景気悪化の懸念材料は「消費税制」がトップ
景気悪化の懸念材料は「消費税制」がトップ

   「今後の景気回復に必要な政策は何か」(複数回答可)との質問では、「人手不足の解消」が42.7%(前年データなし)でトップ。関連する「雇用対策」(27.9%、前年比1.4ポイント減)も5位にランクインした。

   税制関連では「個人向け減税」(29.4%、5.4ポイント減)が4位、「消費税引き上げへの対策」(27.6%、前年データなし)が6位、「法人向け減税」(26.9%、5.0ポイント減)が7位だった。

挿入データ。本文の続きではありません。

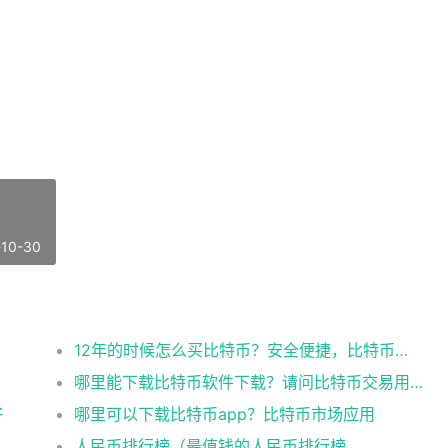
-10-30
12年的时候怎么买比特币？安全便捷，比特币交易首选
哪里能下载比特币软件下载？请问比特币交易用什么软件
好
哪里可以下载比特币app？比特币市场应用
人民币排行榜（最值钱的人民币排行榜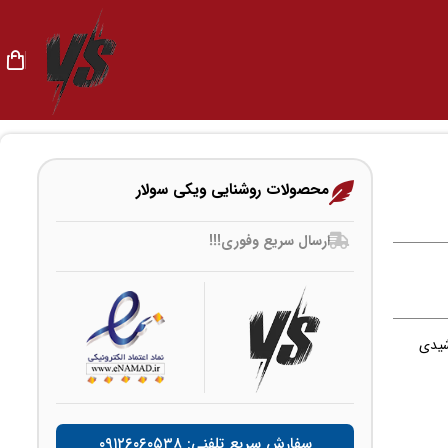
محصولات روشنایی ویکی سولار
ارسال سریع وفوری!!!
شیدی
سفارش سریع تلفنی: ۰۹۱۲۶۰۶۰۵۳۸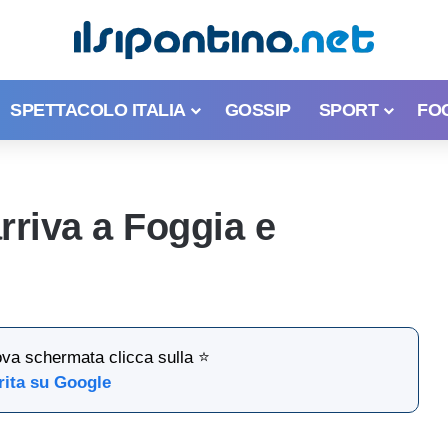
SPETTACOLO ITALIA
GOSSIP
SPORT
FO
rriva a Foggia e
ova schermata clicca sulla ⭐
rita su Google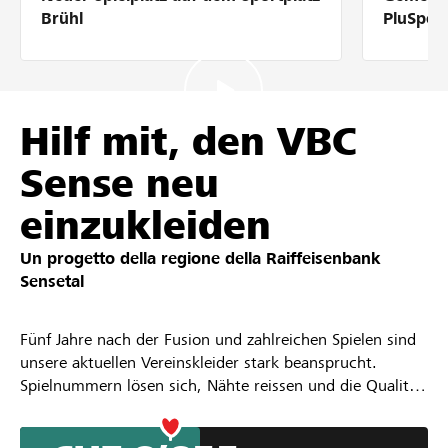
Partner / Banche Raiffeisen
Brühl
PluSpor
Collegarsi
Hilf mit, den VBC
Sense neu
Registrazione
einzukleiden
Un progetto della regione della
Raiffeisenbank
DE
FR
IT
Sensetal
Fünf Jahre nach der Fusion und zahlreichen Spielen sind
unsere aktuellen Vereinskleider stark beansprucht.
Spielnummern lösen sich, Nähte reissen und die Qualität
lässt sichtbar nach. Um weiterhin geschlossen,
professionell und mit Teamgeist aufzutreten, benötigen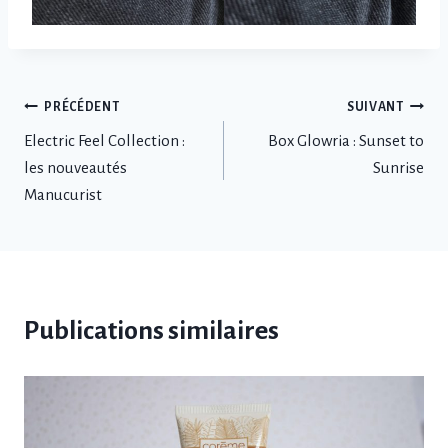
Navigation
PRÉCÉDENT
SUIVANT
Electric Feel Collection :
Box Glowria : Sunset to
de
les nouveautés
Sunrise
l’article
Manucurist
Publications similaires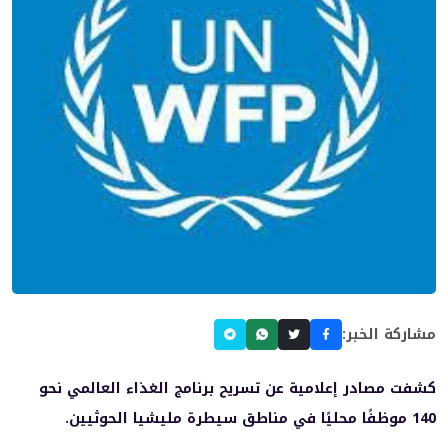
مشاركة الخبر:
كشفت مصادر إعلامية عن تسريح برنامج الغذاء العالمي نحو
140 موظفًا محليًا في مناطق سيطرة مليشيا الحوثيين.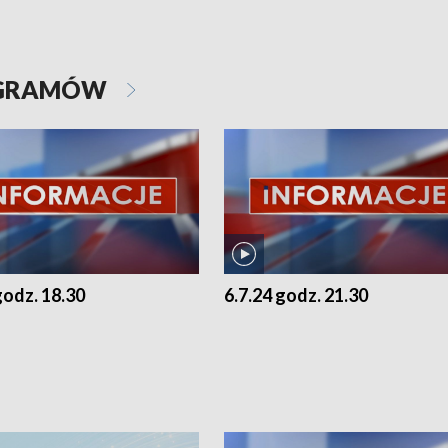
OGRAMÓW
godz. 18.30
6.7.24 godz. 21.30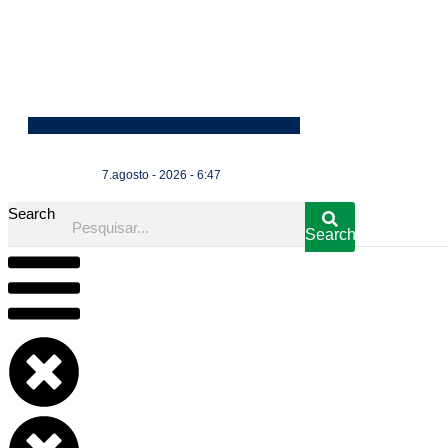
7.agosto - 2026 - 6:47
Search
Search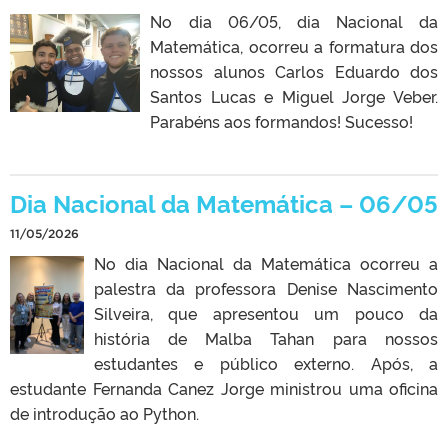
No dia 06/05, dia Nacional da
Matemática, ocorreu a formatura dos
nossos alunos Carlos Eduardo dos
Santos Lucas e Miguel Jorge Veber.
Parabéns aos formandos! Sucesso!
Dia Nacional da Matemática – 06/05
11/05/2026
No dia Nacional da Matemática ocorreu a
palestra da professora Denise Nascimento
Silveira, que apresentou um pouco da
história de Malba Tahan para nossos
estudantes e público externo. Após, a
estudante Fernanda Canez Jorge ministrou uma oficina
de introdução ao Python.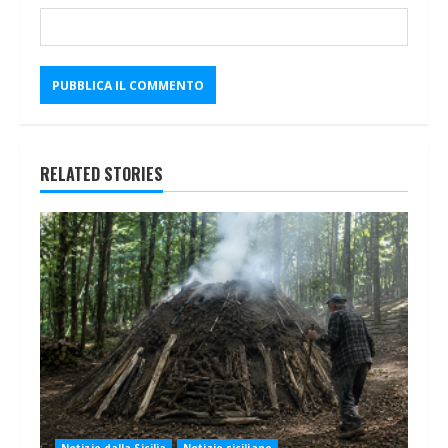
RELATED STORIES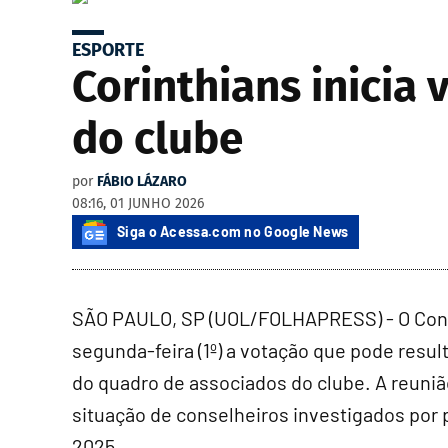
ESPORTE
Corinthians inicia
do clube
por
FÁBIO LÁZARO
08:16, 01 JUNHO 2026
Siga o Acessa.com no Google News
SÃO PAULO, SP (UOL/FOLHAPRESS) - O Consel
segunda-feira (1º) a votação que pode resu
do quadro de associados do clube. A reuniã
situação de conselheiros investigados por 
2025.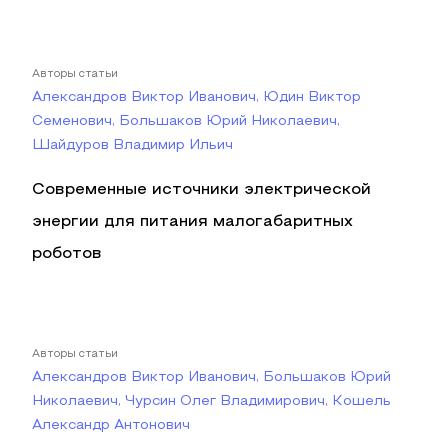
Авторы статьи
Александров Виктор Иванович, Юдин Виктор
Семенович, Большаков Юрий Николаевич,
Шайдуров Владимир Ильич
Современные источники электрической
энергии для питания малогабаритных
роботов
Авторы статьи
Александров Виктор Иванович, Большаков Юрий
Николаевич, Чурсин Олег Владимирович, Кошель
Александр Антонович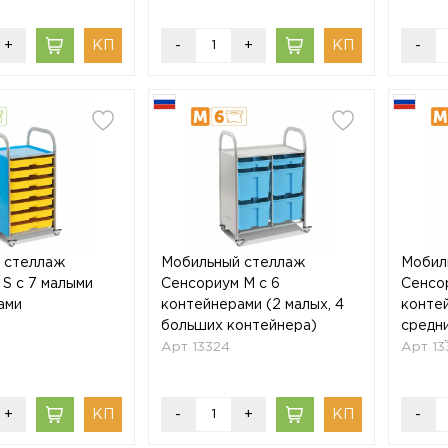
+
-
+
-
 стеллаж
Мобильный стеллаж
Мобил
S с 7 малыми
Сенсориум M с 6
Сенсо
ами
контейнерами (2 малых, 4
контей
больших контейнера)
средни
Арт 13324
конте
Арт 13
+
-
+
-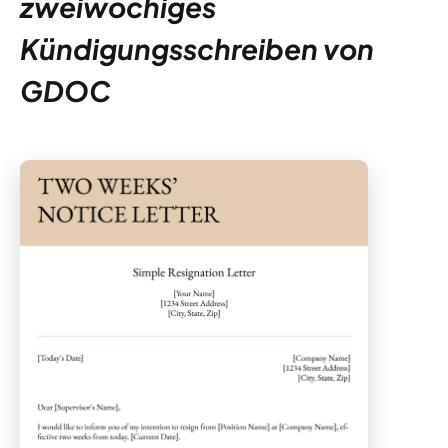
zweiwöchiges
Kündigungsschreiben von
GDOC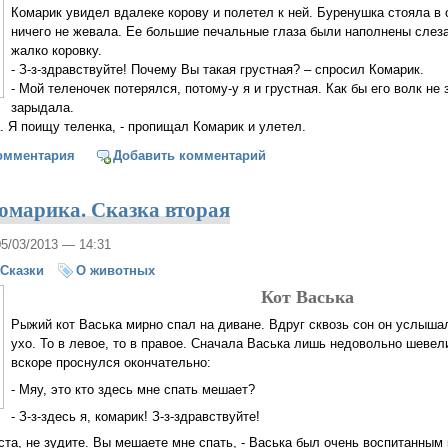
Комарик увидел вдалеке корову и полетел к ней. Буренушка стояла в 
ничего не жевала. Ее большие печальные глаза были наполнены слез
жалко коровку.
- З-з-здравствуйте! Почему Вы такая грустная? – спросил Комарик.
- Мой теленочек потерялся, потому-у я и грустная. Как бы его волк не з
зарыдала.
а. Я поищу теленка, - пропищал Комарик и улетел.
чения Комарика. Сказка третья
омментария
Добавить комментарий
марика. Сказка вторая
05/03/2013 — 14:31
Сказки
О животных
Кот Васька
Рыжий кот Васька мирно спал на диване. Вдруг сквозь сон он услышал,
ухо. То в левое, то в правое. Сначала Васька лишь недовольно шевел
вскоре проснулся окончательно:
- Мяу, это кто здесь мне спать мешает?
- З-з-здесь я, комарик! З-з-здравствуйте!
ста, не зудите. Вы мешаете мне спать, - Васька был очень воспитанным 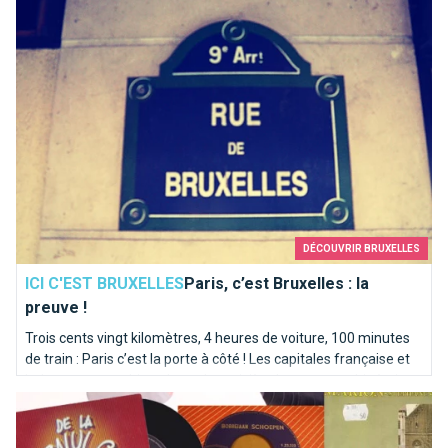
DÉCOUVRIR BRUXELLES
ICI C'EST BRUXELLES
Paris, c’est Bruxelles : la
preuve !
Trois cents vingt kilomètres, 4 heures de voiture, 100 minutes
de train : Paris c’est la porte à côté ! Les capitales française et
belge partagent bien plus qu’une rivière homonyme. Itinéraire
Top 10 des chansons kitschs consacrées à Bruxelles
en bord de Seine sur les traces de la Senne...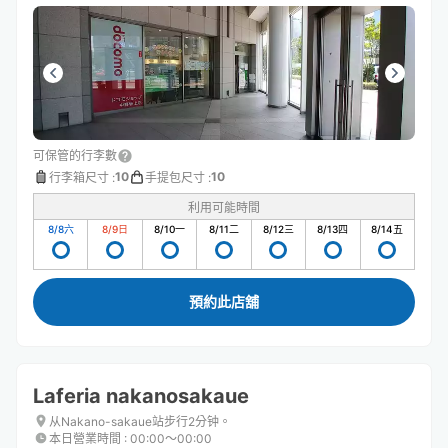
可保管的行李數
10
10
行李箱尺寸
:
手提包尺寸
:
利用可能時間
8/8
六
8/9
日
8/10
一
8/11
二
8/12
三
8/13
四
8/14
五
預約此店舖
Laferia nakanosakaue
从Nakano-sakaue站步行2分钟。
本日營業時間
:
00:00〜00:00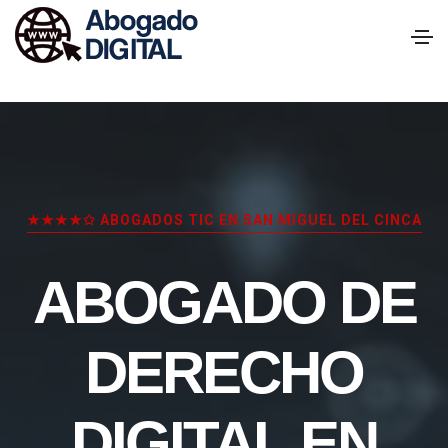
★★★★✩ ABOGADOS TIC EN SAN MIGUEL DEL CINCA
ABOGADO DE
DERECHO
DIGITAL EN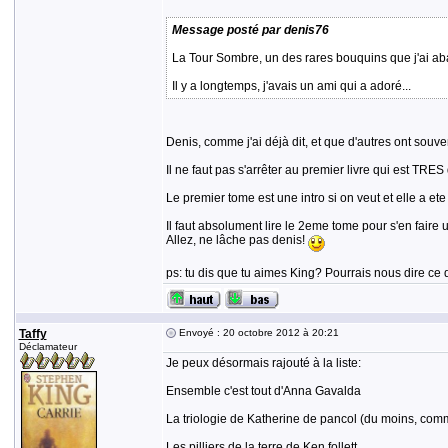
Message posté par denis76
La Tour Sombre, un des rares bouquins que j'ai aban
Il y a longtemps, j'avais un ami qui a adoré...
Denis, comme j'ai déjà dit, et que d'autres ont souven
Il ne faut pas s'arrêter au premier livre qui est TRES di
Le premier tome est une intro si on veut et elle a et
Il faut absolument lire le 2eme tome pour s'en faire u
Allez, ne lâche pas denis!
ps: tu dis que tu aimes King? Pourrais nous dire ce q
Taffy
Envoyé : 20 octobre 2012 à 20:21
Déclamateur
Je peux désormais rajouté à la liste:
Ensemble c'est tout d'Anna Gavalda
La triologie de Katherine de pancol (du moins, comm
Les pilliers de la terre de Ken follett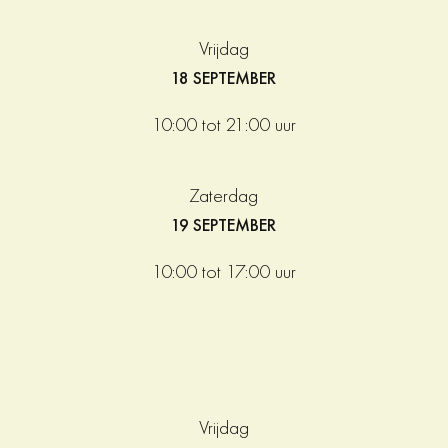
Vrijdag
18 SEPTEMBER
10:00 tot 21:00 uur
Zaterdag
19 SEPTEMBER
10:00 tot 17:00 uur
Vrijdag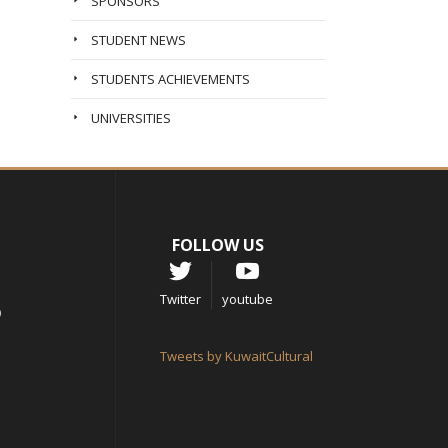
SPONSORS
STUDENT NEWS
STUDENTS ACHIEVEMENTS
UNIVERSITIES
FOLLOW US
Twitter
youtube
Tweets by KuwaitCultural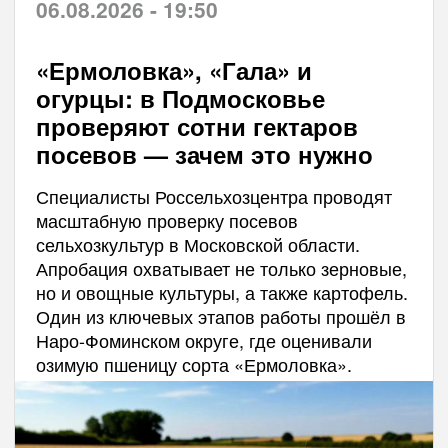
06.08.2026 - 19:50
«Ермоловка», «Гала» и
огурцы: в Подмосковье
проверяют сотни гектаров
посевов — зачем это нужно
Специалисты Россельхозцентра проводят
масштабную проверку посевов
сельхозкультур в Московской области.
Апробация охватывает не только зерновые,
но и овощные культуры, а также картофель.
Один из ключевых этапов работы прошёл в
Наро-Фоминском округе, где оценивали
озимую пшеницу сорта «Ермоловка».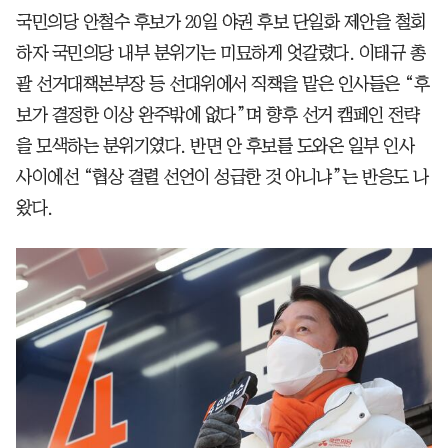
국민의당 안철수 후보가 20일 야권 후보 단일화 제안을 철회
하자 국민의당 내부 분위기는 미묘하게 엇갈렸다. 이태규 총
괄 선거대책본부장 등 선대위에서 직책을 맡은 인사들은 “후
보가 결정한 이상 완주밖에 없다”며 향후 선거 캠페인 전략
을 모색하는 분위기였다. 반면 안 후보를 도와온 일부 인사
사이에선 “협상 결렬 선언이 성급한 것 아니냐”는 반응도 나
왔다.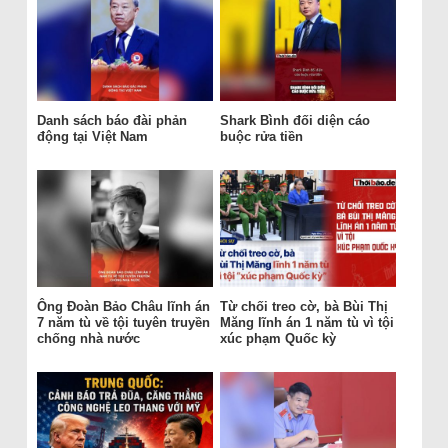
Danh sách báo đài phản
Shark Bình đối diện cáo
động tại Việt Nam
buộc rửa tiền
Ông Đoàn Bảo Châu lĩnh án
Từ chối treo cờ, bà Bùi Thị
7 năm tù về tội tuyên truyền
Măng lĩnh án 1 năm tù vì tội
chống nhà nước
xúc phạm Quốc kỳ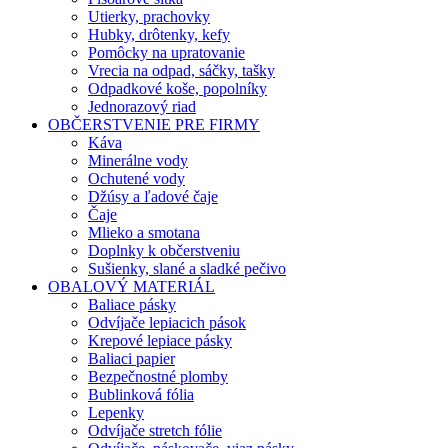
Utierky, prachovky
Hubky, drôtenky, kefy
Pomôcky na upratovanie
Vrecia na odpad, sáčky, tašky
Odpadkové koše, popolníky
Jednorazový riad
OBČERSTVENIE PRE FIRMY
Káva
Minerálne vody
Ochutené vody
Džúsy a ľadové čaje
Čaje
Mlieko a smotana
Doplnky k občerstveniu
Sušienky, slané a sladké pečivo
OBALOVÝ MATERIÁL
Baliace pásky
Odvíjače lepiacich pások
Krepové lepiace pásky
Baliaci papier
Bezpečnostné plomby
Bublinková fólia
Lepenky
Odvíjače stretch fólie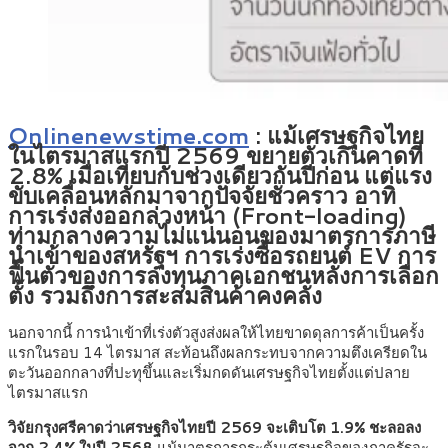
Onlinenewstime.com
:
แม้เศรษฐกิจไทย
ในไตรมาสแรกปี 2569 ขยายตัวเกินคาดที่
2.8% เมื่อเทียบกับช่วงเดียวกันปีก่อน แต่แรง
ขับเคลื่อนหลักมาจากปัจจัยชั่วคราว อาทิ
การเร่งส่งออกล่วงหน้า (Front-loading)
ท่ามกลางความไม่แน่นอนของมาตรการภาษี
นำเข้าของสหรัฐฯ การเร่งซื้อรถยนต์ EV การ
ฟื้นตัวของการลงทุนภาคเอกชนหลังการเลือก
ตั้ง รวมถึงการสะสมสินค้าคงคลัง
นอกจากนี้ การนำเข้าที่เร่งตัวสูงส่งผลให้ไทยขาดดุลการค้าเป็นครั้ง
แรกในรอบ 14 ไตรมาส สะท้อนถึงผลกระทบจากความตึงเครียดใน
ตะวันออกกลางที่ปะทุขึ้นและเริ่มกดดันเศรษฐกิจไทยตั้งแต่ปลาย
ไตรมาสแรก
วิจัยกรุงศรีคาดว่าเศรษฐกิจไทยปี 2569 จะเติบโต 1.9% ชะลอลง
จาก 2.4% ในปี 2568
แม้มาตรการกระตุ้นเศรษฐกิจของภาครัฐจะ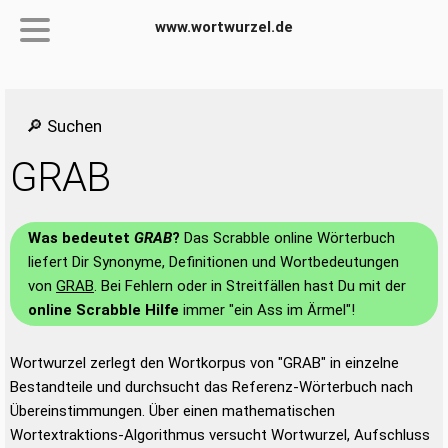
www.wortwurzel.de
🔎 Suchen
GRAB
Was bedeutet
GRAB
?
Das Scrabble online Wörterbuch
liefert Dir Synonyme, Definitionen und Wortbedeutungen
von
GRAB
. Bei Fehlern oder in Streitfällen hast Du mit der
online Scrabble Hilfe
immer "ein Ass im Ärmel"!
Wortwurzel zerlegt den Wortkorpus von "GRAB" in einzelne
Bestandteile und durchsucht das Referenz-Wörterbuch nach
Übereinstimmungen. Über einen mathematischen
Wortextraktions-Algorithmus versucht Wortwurzel, Aufschluss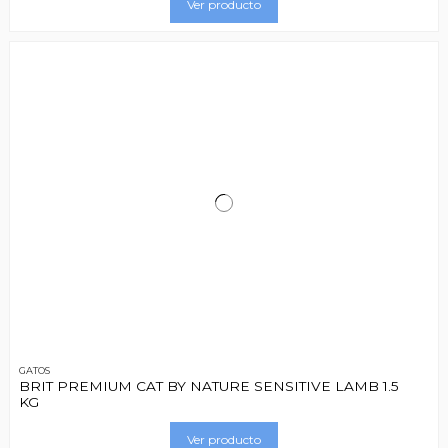
Ver producto
GATOS
BRIT PREMIUM CAT BY NATURE SENSITIVE LAMB 1.5
KG
Ver producto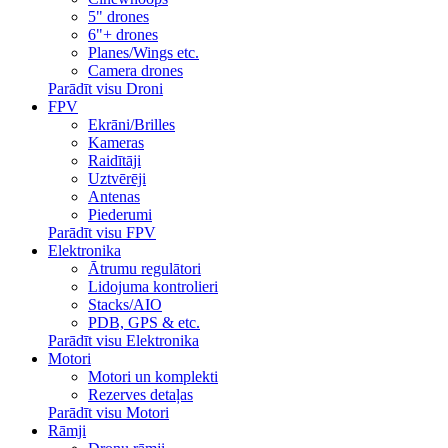
5" drones
6"+ drones
Planes/Wings etc.
Camera drones
Parādīt visu Droni
FPV
Ekrāni/Brilles
Kameras
Raidītāji
Uztvērēji
Antenas
Piederumi
Parādīt visu FPV
Elektronika
Ātrumu regulātori
Lidojuma kontrolieri
Stacks/AIO
PDB, GPS & etc.
Parādīt visu Elektronika
Motori
Motori un komplekti
Rezerves detaļas
Parādīt visu Motori
Rāmji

   企業からは、個人消費促進のため、中流階級の所得増加策や低所得者層の底上げ策を期待する声があがり、歳入庁の創設や人手不足対策としてのAI活用、フィンテックの発展などを期待する意見もあった。

   なお、調査は2018年11月16日?30日に実施。有効回答は9746社。回答率は42.3%だった。